Existing school choice programs have been moderately expanded during the Kelly administration. But Williams, the chair of the House K-12 Budget Committee, said establishing educational savings accounts would be a top priority if Schmidt were governor.

“Not all kids learn best in the same environment,” Williams said. “We need to recognize that and we need to move from the traditional type of public school to any type of schooling that best fits the needs of that child.”

Educational savings accounts would allow students to take the money Kansas spends on their public education to cover the costs of private school tuition or homeschooling.

Schmidt campaign manager C.J. Grover said Kansas’ existing programs have been successful in helping students find the environment they will perform best in. Public school advocates worry it will pull the best students out of public schools and leave fewer resources for the students that are left, primarily children with greater needs, such as those in special education.

Meanwhile, Jim Porter, president of the Kansas State Board of Education, said the parents’ bill of rights will worsen the state’s teacher shortage.

“It’s not designed to help anybody, it’s designed to control,” Porter said.

The Kelly campaign has largely avoided directly engaging on Schmidt’s curriculum-based proposals. Kelly vetoed the parents’ bill of rights this year deeming it the “teacher demoralization act” and the legislation earned steep criticism from teachers across the state.

But when asked last week how Schmidt would directly harm schools, David Toland, Kelly’s lieutenant governor, couldn’t give a clear answer. He called Schmidt’s campaigning on parental involvement a “red herring.”
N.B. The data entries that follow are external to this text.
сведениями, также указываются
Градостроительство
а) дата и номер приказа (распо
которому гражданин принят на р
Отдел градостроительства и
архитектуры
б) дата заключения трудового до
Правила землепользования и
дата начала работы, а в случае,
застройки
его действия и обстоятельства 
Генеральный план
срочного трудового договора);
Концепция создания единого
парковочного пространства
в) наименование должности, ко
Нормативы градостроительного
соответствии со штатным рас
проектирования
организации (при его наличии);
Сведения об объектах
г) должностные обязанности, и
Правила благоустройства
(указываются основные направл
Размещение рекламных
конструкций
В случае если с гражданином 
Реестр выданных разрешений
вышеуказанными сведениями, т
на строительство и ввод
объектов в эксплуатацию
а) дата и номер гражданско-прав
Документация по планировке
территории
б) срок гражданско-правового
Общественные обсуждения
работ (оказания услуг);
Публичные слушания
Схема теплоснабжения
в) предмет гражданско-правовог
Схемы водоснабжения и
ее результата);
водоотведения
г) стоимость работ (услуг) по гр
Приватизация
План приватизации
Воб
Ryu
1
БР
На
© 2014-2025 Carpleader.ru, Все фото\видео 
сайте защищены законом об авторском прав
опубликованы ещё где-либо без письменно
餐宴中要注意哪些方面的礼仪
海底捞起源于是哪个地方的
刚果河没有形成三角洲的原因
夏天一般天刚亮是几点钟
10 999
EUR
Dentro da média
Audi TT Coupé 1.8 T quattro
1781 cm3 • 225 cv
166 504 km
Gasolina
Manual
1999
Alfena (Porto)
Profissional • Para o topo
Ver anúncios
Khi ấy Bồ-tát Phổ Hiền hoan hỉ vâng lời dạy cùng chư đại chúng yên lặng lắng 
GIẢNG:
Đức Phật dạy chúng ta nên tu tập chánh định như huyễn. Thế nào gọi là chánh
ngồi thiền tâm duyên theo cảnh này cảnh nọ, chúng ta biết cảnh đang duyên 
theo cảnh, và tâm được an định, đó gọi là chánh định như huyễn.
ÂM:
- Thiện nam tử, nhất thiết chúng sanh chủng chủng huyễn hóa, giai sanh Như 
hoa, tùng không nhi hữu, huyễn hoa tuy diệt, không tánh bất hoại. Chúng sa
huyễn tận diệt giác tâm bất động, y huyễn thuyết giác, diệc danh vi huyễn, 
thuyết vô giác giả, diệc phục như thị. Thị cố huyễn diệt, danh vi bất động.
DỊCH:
“What I would point to is the fact that we have a record in the Kelly administration of consistently delivering for our kids,” Toland said. “On the other hand, you’ve got our opponent, who is attempting to recast himself as someone he’s not.”

Kelly’s messaging urges Kansans to stay the course — full state funding of schools and leaving curriculum decisions to local school boards. On Tuesday, her campaign announced the endorsement of 200 parents who supported that vision. The list included Lauren Tice Miller, a former Democratic staffer and lobbyist for the Kansas National Educators Association, and Judith Deedy, founder of Game On for Kansas, a parents group that endorsed Kelly alongside Stand Up Blue Valley and Education First Shawnee. KNEA endorsed Kelly alongside AFT-Kansas, the state’s other prominent teacher’s union.
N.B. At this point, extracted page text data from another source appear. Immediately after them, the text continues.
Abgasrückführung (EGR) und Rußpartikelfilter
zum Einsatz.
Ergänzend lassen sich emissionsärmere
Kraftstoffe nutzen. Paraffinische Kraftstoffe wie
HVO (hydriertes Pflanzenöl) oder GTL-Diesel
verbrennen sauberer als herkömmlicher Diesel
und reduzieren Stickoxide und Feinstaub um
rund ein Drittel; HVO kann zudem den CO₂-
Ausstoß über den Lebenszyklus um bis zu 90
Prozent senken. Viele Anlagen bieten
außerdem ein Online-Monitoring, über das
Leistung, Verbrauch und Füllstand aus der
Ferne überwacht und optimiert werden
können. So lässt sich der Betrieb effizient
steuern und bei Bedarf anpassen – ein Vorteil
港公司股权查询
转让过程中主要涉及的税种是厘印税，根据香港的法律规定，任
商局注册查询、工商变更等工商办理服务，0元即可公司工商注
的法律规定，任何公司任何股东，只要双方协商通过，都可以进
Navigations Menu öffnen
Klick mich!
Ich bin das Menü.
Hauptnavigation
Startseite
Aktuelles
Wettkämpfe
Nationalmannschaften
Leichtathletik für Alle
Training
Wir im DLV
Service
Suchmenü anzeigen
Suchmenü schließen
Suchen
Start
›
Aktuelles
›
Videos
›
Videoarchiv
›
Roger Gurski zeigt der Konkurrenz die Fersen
Kelly promised in a second term to renew focus on early childhood education and make another push for increased special education funding.

Kansas currently falls short of its statutory requirement to fund 92% of the costs of special education. Kelly sought to add additional funding to the budget in April, but lawmakers rejected funneling additional dollars into public schools.
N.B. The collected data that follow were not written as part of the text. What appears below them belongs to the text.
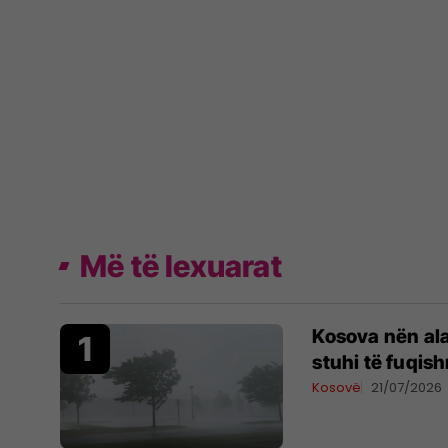
Më të lexuarat
Kosova nën al
stuhi të fuqis
Kosovë
21/07/2026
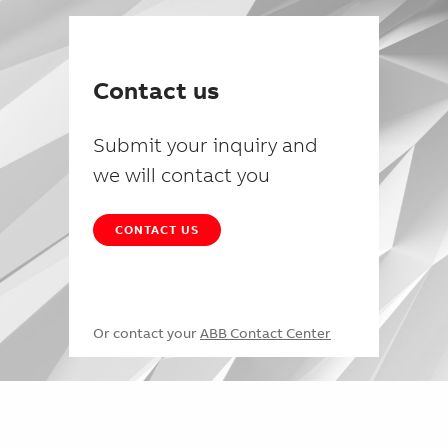
Contact us
Submit your inquiry and
we will contact you
CONTACT US
Or contact your
ABB Contact Center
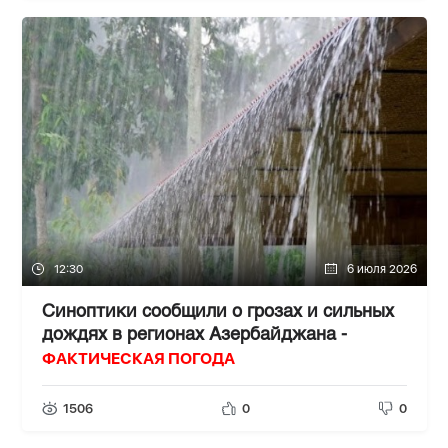
12:30
6 июля 2026
Синоптики сообщили о грозах и сильных
дождях в регионах Азербайджана -
ФАКТИЧЕСКАЯ ПОГОДА
1506
0
0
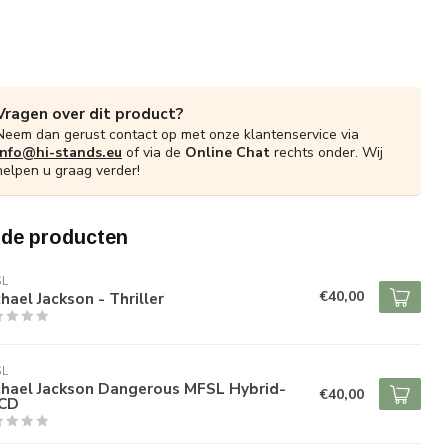
Vragen over dit product?
Neem dan gerust contact op met onze klantenservice via
info@hi-stands.eu
of via de
Online Chat
rechts onder. Wij
helpen u graag verder!
rde producten
SL
€40,00
hael Jackson - Thriller
SL
chael Jackson Dangerous MFSL Hybrid-
€40,00
CD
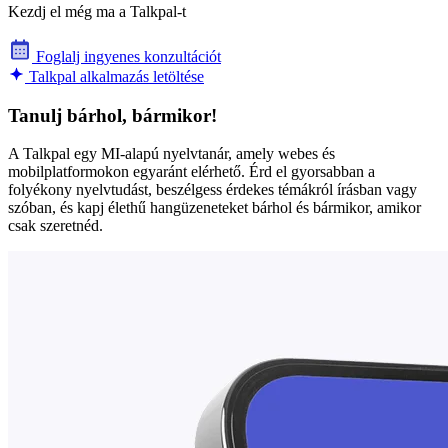
Kezdj el még ma a Talkpal-t
Foglalj ingyenes konzultációt
Talkpal alkalmazás letöltése
Tanulj bárhol, bármikor!
A Talkpal egy MI-alapú nyelvtanár, amely webes és
mobilplatformokon egyaránt elérhető. Érd el gyorsabban a
folyékony nyelvtudást, beszélgess érdekes témákról írásban vagy
szóban, és kapj élethű hangüzeneteket bárhol és bármikor, amikor
csak szeretnéd.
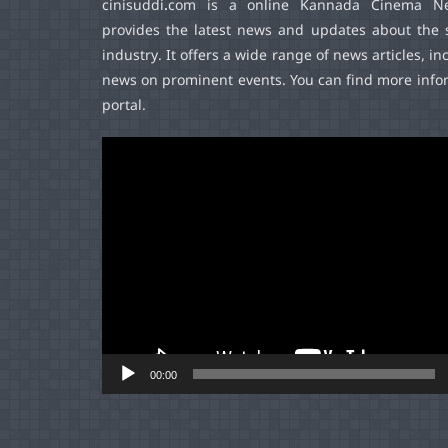
cinisuddi.com
is a online Kannada Cinema Ne
provides the latest news and updates about the 
industry. It offers a wide range of news articles, in
news on prominent events. You can find more infor
portal.
Video
Player
00:00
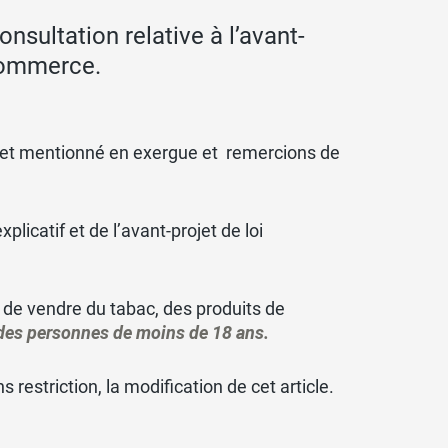
sultation relative à l’avant-
 commerce.
objet mentionné en exergue et remercions de
licatif et de l’avant-projet de loi
dit de vendre du tabac, des produits de
à des personnes de moins de 18 ans.
 restriction, la modification de cet article.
“In contrast, Derek Schmidt is pushing a national divisive agenda, because he can’t answer for his own failed record of defending Sam Brownback’s unconstitutional cuts to education and even stated at the State Fair Debate that we should not be funding special education,” Andrus said, referencing Schmidt’s comments last month that the federal government, not the state, should increase special education funding.

“People say Gov. Kelly is hanging her hat on fully funding public schools, shouldn’t that have always been the case? But we know we had almost an entire decade where it wasn’t. Kids who entered kindergarten just about graduated never having known full funding in a classroom. Now that we have that, that’s a big accomplishment,” said Marcus Baltzell, a spokesman for the Kansas National Education Association, the state’s largest teachers union.

“She has not been fueled by the national kind of dark money that has funded the push to vilify schools. She has been the goalkeeper against very harmful policies through her veto pen.”